En el mundo que se fue, cuando conocer gente nueva en una fiesta anodina era normal, las primeras referencias que surgían sobre mi oficio eran lugares comunes: un tipo acodado sobre un escritorio minimalista, a su izquierda, un alto de manuscritos, a su derecha, una taza humeante de té, de fondo, acordes de Rajmáninov. O un tipo acodado sobre un escritorio desordenado y sucio, a su izquierda, un alto de manuscritos, a su derecha, una cafetera italiana y cajas de pizza, de fondo, acordes de Björk. 

Para evitar una larga explicación sobre el oficio, solía hablar de mis otras ocupaciones. “Dicto clases en tal o cual universidad”, respondía. O “soy escritor”, y el diálogo continuaba. Pero como nací y vivo en un país cuya última revolución exitosa, por ahora, ha sido el modelo neoliberal, pronto surgía la incómoda, incluso violenta, pregunta: “¿Y eso te da para vivir?”. No. Obvio que no. Y ahí me veía forzado a explicar lo que ahora intentaré resumir. 

Creo que trabajar como editor demanda un pacto irrestricto con la escritura del otro. Debes ponerte al servicio de los materiales con que determinada autoría trabaja. Sugerir modificaciones, alteraciones de pasajes o versos, pensando siempre en el horizonte estético e intelectual de alguien con que, a veces, ni si quiera conoces. 

Esa es la razón por la que amo esto oficio. Aprender del imaginario y de las reflexiones de otros, de las torsiones de estilo con que cada publicación te desafía, se trate de un tratado filosófico, una novela experimental o un compendio de crónicas culinarias. El editor siempre está aprendiendo formas de narrar, estrategias de modulación, investigando épocas disímiles, datos particulares, obsesionándose con obras antiguas, libros únicos que no pierden vigencia y merecen se reeditados. Se trata, en el fondo, de nunca habitar una zona de confort. De nunca dejar de entrenar la musculatura bibliófila. Vivir anclado al deseo de morir publicando libros.

En ese sentido, me resulta muy dudosa la figura del editor que siempre quiere situarse sobre los textos. El editor rey, como diría Tabarovsky. Que intenta, cual tirano, imponer su estética o visión del mundo en las obras de otros. O peor aún, el que afirma que edita para estimular su propia escritura, o que le gusta siempre ponerse delante de la foto. (¿Cómo pueden existir editoriales cuyo Instagram sea, casi exclusivamente, fotos de los editores?). Las obras, creo, siempre pertenecen a las autorías. Independiente de cuánta injerencia, reescritura o ideas hayas aportado, el oficio demanda silencio total. 

Y hay que saber gozar ese silencio. Disfrutar el anonimato. Entender que tu premio ya fue entregado: haber tenido la posibilidad, por algunos meses, estaciones o incluso años, de trabajar un texto, trabajar la obra de otro, acompañarlo en su tránsito de ver las prensas.
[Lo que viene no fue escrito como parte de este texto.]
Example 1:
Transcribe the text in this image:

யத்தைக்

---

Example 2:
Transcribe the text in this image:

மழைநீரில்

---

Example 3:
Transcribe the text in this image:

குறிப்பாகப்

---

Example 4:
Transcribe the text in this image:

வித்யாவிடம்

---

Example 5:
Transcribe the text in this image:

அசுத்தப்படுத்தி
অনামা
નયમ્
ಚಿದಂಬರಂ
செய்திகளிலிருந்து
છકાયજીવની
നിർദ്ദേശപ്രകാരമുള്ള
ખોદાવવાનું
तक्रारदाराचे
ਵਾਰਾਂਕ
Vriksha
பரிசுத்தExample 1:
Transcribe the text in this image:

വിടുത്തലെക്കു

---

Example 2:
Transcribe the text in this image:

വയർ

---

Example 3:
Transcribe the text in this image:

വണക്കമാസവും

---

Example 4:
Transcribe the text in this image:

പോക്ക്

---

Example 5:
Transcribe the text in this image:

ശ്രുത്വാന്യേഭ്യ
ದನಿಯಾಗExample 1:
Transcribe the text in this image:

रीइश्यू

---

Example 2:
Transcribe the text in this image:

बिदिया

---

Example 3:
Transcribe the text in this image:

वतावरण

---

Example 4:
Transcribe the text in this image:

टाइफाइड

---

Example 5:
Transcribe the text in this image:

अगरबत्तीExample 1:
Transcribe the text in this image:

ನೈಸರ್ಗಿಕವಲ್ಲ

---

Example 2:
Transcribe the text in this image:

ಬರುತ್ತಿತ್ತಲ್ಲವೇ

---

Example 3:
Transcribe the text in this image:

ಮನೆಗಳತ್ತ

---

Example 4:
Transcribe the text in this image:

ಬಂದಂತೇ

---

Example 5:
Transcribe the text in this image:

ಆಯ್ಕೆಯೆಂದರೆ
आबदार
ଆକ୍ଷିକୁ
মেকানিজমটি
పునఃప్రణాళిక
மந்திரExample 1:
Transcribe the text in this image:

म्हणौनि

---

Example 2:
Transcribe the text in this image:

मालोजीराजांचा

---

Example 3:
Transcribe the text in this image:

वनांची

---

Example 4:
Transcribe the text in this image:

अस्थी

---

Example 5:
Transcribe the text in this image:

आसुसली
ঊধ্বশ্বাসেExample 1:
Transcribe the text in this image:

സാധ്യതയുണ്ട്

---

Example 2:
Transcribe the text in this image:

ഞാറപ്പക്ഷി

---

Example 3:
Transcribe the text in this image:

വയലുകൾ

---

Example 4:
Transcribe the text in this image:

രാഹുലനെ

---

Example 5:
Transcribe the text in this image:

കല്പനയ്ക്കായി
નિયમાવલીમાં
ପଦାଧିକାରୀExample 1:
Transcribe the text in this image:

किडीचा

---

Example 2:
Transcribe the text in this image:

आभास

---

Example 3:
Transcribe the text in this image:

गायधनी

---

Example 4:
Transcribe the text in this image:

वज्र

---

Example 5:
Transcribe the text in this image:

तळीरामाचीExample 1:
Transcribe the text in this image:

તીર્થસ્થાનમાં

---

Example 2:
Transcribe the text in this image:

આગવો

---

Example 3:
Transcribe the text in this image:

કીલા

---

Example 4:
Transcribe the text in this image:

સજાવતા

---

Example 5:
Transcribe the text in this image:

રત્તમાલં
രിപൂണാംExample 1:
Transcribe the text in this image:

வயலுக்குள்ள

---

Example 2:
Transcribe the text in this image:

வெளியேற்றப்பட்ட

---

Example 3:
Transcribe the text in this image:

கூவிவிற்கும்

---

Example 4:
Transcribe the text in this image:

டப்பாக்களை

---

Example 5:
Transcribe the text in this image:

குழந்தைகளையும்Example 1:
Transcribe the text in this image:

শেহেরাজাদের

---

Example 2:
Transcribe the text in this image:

Me ha sucedido varias veces que las relaciones con las autorías pasan de un crash amoroso a una relación estable. Reincides, porque en aquel diálogo inicial se forjó un vínculo, un aprendizaje, y eso ya me resulta suficiente paga. 
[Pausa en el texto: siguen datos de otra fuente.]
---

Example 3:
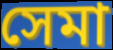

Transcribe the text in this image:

সেমা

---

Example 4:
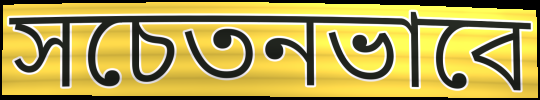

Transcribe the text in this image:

সচেতনভাবে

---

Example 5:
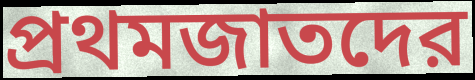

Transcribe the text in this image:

প্রথমজাতদের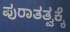
ಪುರಾತತ್ವಕ್ಕೆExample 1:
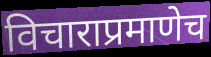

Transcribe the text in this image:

विचाराप्रमाणेच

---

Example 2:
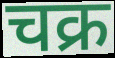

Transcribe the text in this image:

चक्र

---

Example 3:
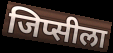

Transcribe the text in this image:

जिप्सीला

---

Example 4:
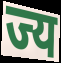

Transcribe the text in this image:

ज्य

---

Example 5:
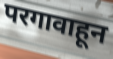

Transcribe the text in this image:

परगावाहून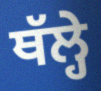
ਥੱਲ੍ਹੇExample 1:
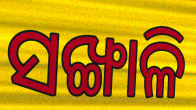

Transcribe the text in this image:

ସଙ୍ଖାଳି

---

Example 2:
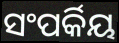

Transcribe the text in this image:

ସଂପର୍କିୟ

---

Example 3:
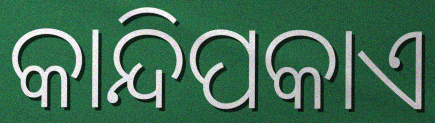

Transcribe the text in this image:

କାନ୍ଦିପକାଏ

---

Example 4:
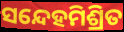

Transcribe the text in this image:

ସନ୍ଦେହମିଶ୍ରିତ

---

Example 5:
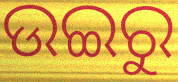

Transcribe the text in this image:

ଉଇରୁ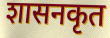
शासनकृतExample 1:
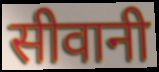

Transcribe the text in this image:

सीवानी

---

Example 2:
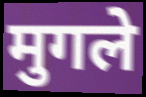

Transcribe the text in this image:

मुगले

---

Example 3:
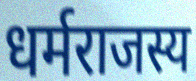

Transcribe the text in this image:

धर्मराजस्य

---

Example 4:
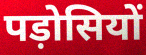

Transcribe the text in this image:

पड़ोसियों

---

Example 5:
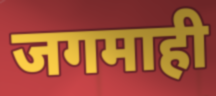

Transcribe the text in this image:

जगमाही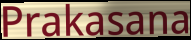
Prakasana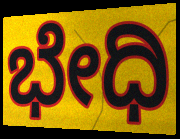
ಭೇಧಿ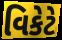
વિકેટે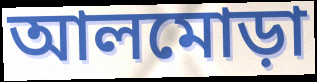
আলমোড়াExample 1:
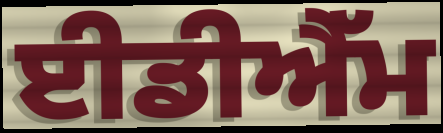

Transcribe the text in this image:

ਈਡੀਐੱਮ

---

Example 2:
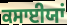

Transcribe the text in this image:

ਕਸਾਈਯਾਂ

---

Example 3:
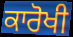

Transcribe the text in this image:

ਕਾਰੋਖੀ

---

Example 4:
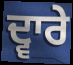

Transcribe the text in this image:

ਦ੍ਵਾਰੇ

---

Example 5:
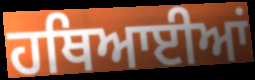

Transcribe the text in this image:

ਹਥਿਆਈਆਂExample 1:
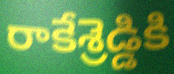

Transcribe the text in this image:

రాకేశ్రెడ్డికి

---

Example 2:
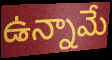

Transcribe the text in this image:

ఉన్నామే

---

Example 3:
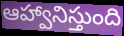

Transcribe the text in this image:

ఆహ్వానిస్తుంది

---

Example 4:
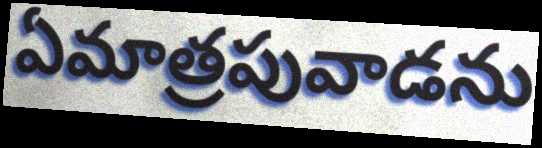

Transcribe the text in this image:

ఏమాత్రపువాడను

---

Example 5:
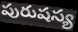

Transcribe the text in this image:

పురుషస్య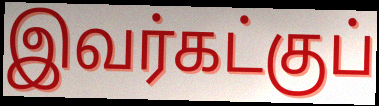
இவர்கட்குப்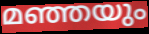
മഞ്ഞയും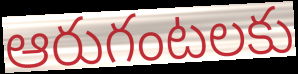
ఆరుగంటలకు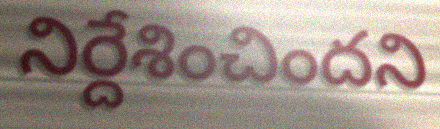
నిర్దేశించిందనిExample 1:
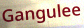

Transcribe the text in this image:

Gangulee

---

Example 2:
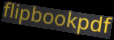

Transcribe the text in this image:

flipbookpdf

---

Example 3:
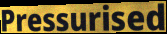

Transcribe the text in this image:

Pressurised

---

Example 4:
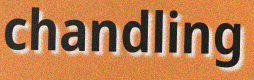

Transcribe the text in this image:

chandling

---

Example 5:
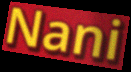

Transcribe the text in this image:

NaniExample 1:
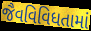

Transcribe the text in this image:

જૈવવિવિધતામાં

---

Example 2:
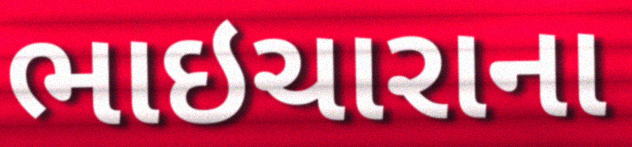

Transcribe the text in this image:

ભાઇચારાના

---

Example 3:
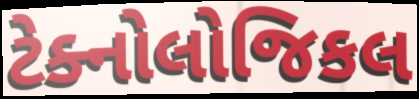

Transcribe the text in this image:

ટેક્નોલોજિકલ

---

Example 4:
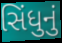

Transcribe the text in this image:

સિંધુનું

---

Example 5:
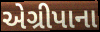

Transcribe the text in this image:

એગ્રીપાના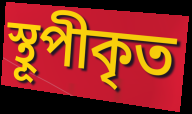
স্থূপীকৃত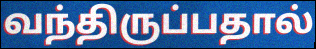
வந்திருப்பதால்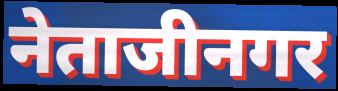
नेताजीनगरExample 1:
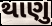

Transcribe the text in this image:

થાણુ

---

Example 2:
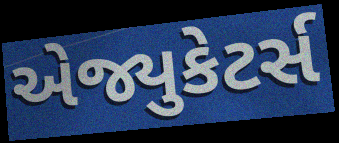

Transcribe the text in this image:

એજ્યુકેટર્સ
Otro problema de habitar un país cuya última revolución –por ahora, insisto– fue la neoliberal, radica en que se castiga la figura del diletante. Está mal visto el acercamiento experiencial. Es dudoso ser hartas cosas al mismo tiempo. Hay que ser “ordenadito”. Hay que hacer una sola cosa. Por eso, en las entrevistas suelen preguntarle a una autoría que es conocida públicamente como novelista y publica, no sé, un libro de poesía: ¿con qué “género” se siente más cómodo? (Sí, género, aquel rótulo que debió abolirse hace décadas). También pasa que cuando un editor es conocido públicamente por su oficio y publica un libro se le pregunta con qué rol se siente más cómodo: ¿autor o editor?

Hace un par de semanas me preguntaron eso en un podcast. Solo atiné a responder que los eventos públicos que más extraño son las ferias del libro porque allí veo y converso y abrazo a los colegas queridos, los editores.

Guido Arroyo González (Chile). En 2007, creó la editorial Alquimia Ediciones, que dirige hasta hoy. Publicó recientemente el volumen de ensayos La poesía chilena no existe y, en coautoría, la crónica Chacarillas. Los elegidos de Pinochet.